[Material provided]
-*-*-

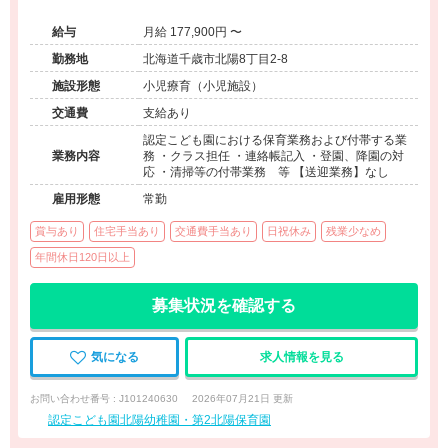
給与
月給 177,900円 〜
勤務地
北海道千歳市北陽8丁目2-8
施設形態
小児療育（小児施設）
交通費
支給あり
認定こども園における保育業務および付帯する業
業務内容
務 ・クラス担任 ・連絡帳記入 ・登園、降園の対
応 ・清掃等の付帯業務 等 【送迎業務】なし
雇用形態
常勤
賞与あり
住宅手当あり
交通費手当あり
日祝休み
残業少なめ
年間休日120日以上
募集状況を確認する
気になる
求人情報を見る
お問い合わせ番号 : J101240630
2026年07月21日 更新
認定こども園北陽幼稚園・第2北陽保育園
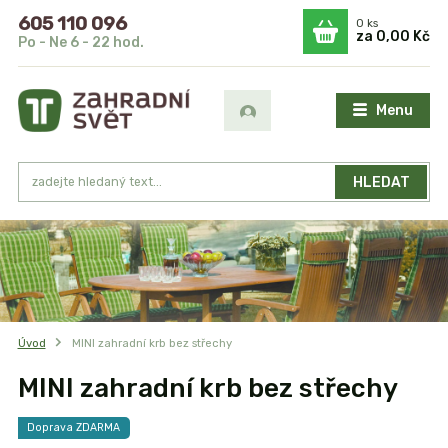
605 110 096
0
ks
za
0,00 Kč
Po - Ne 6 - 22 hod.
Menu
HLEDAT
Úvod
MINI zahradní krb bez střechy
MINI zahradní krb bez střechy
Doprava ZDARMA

-*-*-

[Aim of the exercise] Once the pictures are removed, write out all of the entries above exactly.

[Answer box]
給与
月給 177,900円 〜
勤務地
北海道千歳市北陽8丁目2-8
施設形態
小児療育（小児施設）
交通費
支給あり
認定こども園における保育業務および付帯する業
業務内容
務 ・クラス担任 ・連絡帳記入 ・登園、降園の対
応 ・清掃等の付帯業務 等 【送迎業務】なし
雇用形態
常勤
賞与あり
住宅手当あり
交通費手当あり
日祝休み
残業少なめ
年間休日120日以上
募集状況を確認する
気になる
求人情報を見る
お問い合わせ番号 : J101240630
2026年07月21日 更新
認定こども園北陽幼稚園・第2北陽保育園
605 110 096
0
ks
za
0,00 Kč
Po - Ne 6 - 22 hod.
Menu
HLEDAT
Úvod
MINI zahradní krb bez střechy
MINI zahradní krb bez střechy
Doprava ZDARMA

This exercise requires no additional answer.